Readers of the blogs came back to one systemic issue - leadership. A couple of recent Harvard articles might hold the answer to the leadership question.  The article, Are You Ready to Manage in an Irrational World?, is a kind of primer for the second.

I particularly like this quote: “Instead of a management philosophy centered around the manager as the play-caller, assigning tasks and motivating people to carry them out, we are told by the neuroscientists that the new management job is one of facilitating more of a customized, do-it-yourself process centered around each newly-energized employee, one centered on questions (often leading) rather than direction.”

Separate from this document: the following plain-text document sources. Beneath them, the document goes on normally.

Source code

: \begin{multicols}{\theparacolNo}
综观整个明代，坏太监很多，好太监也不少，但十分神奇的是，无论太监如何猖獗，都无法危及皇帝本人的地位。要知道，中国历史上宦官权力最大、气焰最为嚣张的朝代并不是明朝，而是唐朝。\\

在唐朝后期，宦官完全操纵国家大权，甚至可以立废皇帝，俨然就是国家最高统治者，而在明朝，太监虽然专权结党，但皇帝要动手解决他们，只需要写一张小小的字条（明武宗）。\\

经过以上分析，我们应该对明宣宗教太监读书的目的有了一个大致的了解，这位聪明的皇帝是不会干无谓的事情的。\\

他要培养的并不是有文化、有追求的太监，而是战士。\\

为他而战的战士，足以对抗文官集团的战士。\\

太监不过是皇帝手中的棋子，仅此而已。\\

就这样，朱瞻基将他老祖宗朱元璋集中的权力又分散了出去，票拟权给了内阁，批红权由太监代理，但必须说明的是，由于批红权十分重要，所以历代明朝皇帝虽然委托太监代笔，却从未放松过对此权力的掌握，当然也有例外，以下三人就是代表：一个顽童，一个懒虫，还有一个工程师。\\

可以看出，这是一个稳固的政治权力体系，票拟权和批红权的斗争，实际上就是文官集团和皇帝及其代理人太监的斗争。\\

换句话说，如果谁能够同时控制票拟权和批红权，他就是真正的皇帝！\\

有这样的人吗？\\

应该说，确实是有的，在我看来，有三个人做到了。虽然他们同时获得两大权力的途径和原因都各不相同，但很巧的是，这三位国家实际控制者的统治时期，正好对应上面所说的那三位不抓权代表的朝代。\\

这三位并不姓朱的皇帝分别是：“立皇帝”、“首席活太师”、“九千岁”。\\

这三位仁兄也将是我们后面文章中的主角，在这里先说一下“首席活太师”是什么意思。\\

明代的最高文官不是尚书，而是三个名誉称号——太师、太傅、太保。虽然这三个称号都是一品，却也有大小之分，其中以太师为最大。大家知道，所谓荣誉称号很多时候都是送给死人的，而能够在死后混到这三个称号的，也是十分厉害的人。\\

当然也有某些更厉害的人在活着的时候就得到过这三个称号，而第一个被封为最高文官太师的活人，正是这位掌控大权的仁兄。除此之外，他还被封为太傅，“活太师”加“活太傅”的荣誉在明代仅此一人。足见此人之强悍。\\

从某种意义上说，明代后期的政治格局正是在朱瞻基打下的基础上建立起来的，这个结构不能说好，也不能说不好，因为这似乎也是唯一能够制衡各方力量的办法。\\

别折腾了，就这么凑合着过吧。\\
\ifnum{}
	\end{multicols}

1.       From Play Caller to Context Provider

The new leadership calls for people to help paint a picture and create a context that allows the proverbial light bulb to go off in employees’ heads so that they instinctively know what to do.

M
any of you are or should be aware of Beth Israel Deaconess CEO Paul Levy’s blog, Running a Hospital.  The transparency and truthfulness of that blog has pulled the medical center out of some precarious situations. That same style has led to the turnaround of the hospital, one that was facing dire straights when Levy took the helm. He laid it on the line to his management that things were dire and layoffs were imminent unless they could find creative ways to stem the tide. He offered some suggestions but they were not mandates. He was creating context and his employees ultimately transcended any solutions that he alone or his top
lieutenants would have devised.  

2.       From Check Lists to Collaboration

The second article,
Leadership in a (Permanent) Crisis, takes the stance that economy recovers, things won't return to normal and a different mode of leadership will be required.  That leadership will embrace staff empowerment, collaboration and shared problem solving. 

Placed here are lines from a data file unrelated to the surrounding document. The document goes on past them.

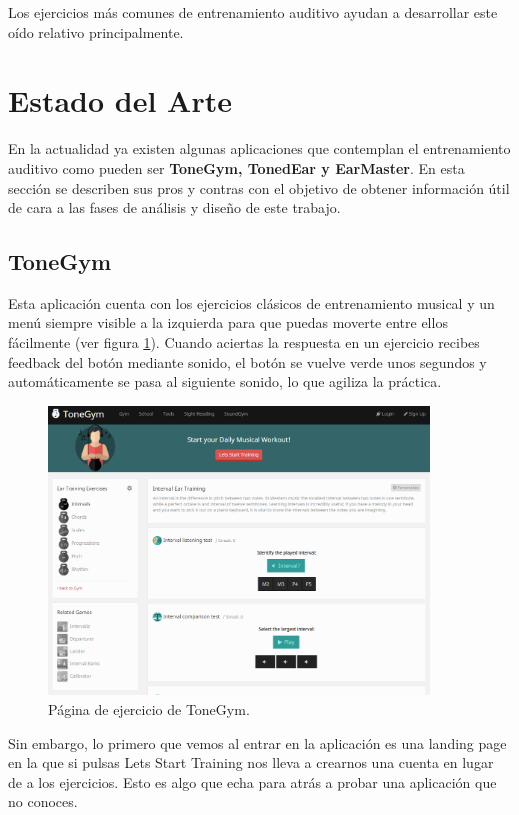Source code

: \documentclass[12pt,twoside,titlepage]{report}
\begin{document}
Los ejercicios más comunes de entrenamiento auditivo ayudan a desarrollar este oído relativo principalmente.

\section{Estado del Arte}

En la actualidad ya existen algunas aplicaciones que contemplan el entrenamiento auditivo como pueden ser \textbf{ToneGym, TonedEar y EarMaster}. En esta sección se describen sus pros y contras con el objetivo de obtener información útil de cara a las fases de análisis y diseño de este trabajo.

\subsection{ToneGym}

Esta aplicación cuenta con los ejercicios clásicos de entrenamiento musical y un menú siempre visible a la izquierda para que puedas moverte entre ellos fácilmente (ver figura \ref{fig:ToneGym}). Cuando aciertas la respuesta en un ejercicio recibes feedback del botón mediante sonido, el botón se vuelve verde unos segundos y automáticamente se pasa al siguiente sonido, lo que agiliza la práctica.

\begin{figure}[H] 
    \includegraphics[width=0.9\textwidth]{Estado del Arte/tonegym}
    \centering
    \caption{Página de ejercicio de ToneGym.}
    \label{fig:ToneGym}
\end{figure}

Sin embargo, lo primero que vemos al entrar en la aplicación es una landing page en la que si pulsas Lets Start Training nos lleva a crearnos una cuenta en lugar de a los ejercicios. Esto es algo que echa para atrás a probar una aplicación que no conoces. 
\end{document}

Much of healthcare is based on rules and regulations that purport to improve quality of care but may not necessarily improve quality of life.  When you have “your” job and “your” checklist to do there is often tunnel vision of what it all means to the whole.  So after creating context, leaders must allow others to work together to problem solve.

Levy at first asked hospital management to take cuts in salary to save lower salaried jobs.  It was applauded but it was only the tip.  Seeing the context, people went back and working across disciplines figured out other ways to create efficiencies and cut costs.

3.       From I Have to Do It to I Want to Do It

Fundamental shifts come from self-driven authentic change by empowered people.  You can see this in your own life.  When you are passionate about something, where you have come to a belief for yourself, when you understand the bigger picture – how much faster does change take place?  A whole lot.  You change because you want to change.  

Leaders need to create context that shows how change not only benefits the community at large but also offers fulfillment for every individual.  It is not a “WIFM” mentality, maybe more of a win-win mentality.  Ultimately it is about understanding the higher calling, the basic purpose, of healing and providing hope and comfort that first drew most to the field.

Are you one of the new leaders?  Whether you are running a hospital or a nursing home or a marketing department, you can step forward. Create context. Paint the picture.  Remember the ultimate reason for why you do what you do.  Then step out of the way and empower people to figure things out collaboratively.

It is not for the feint of heart.  It may require checking egos at the door.  But hey folks we’re not in Kansas anymore.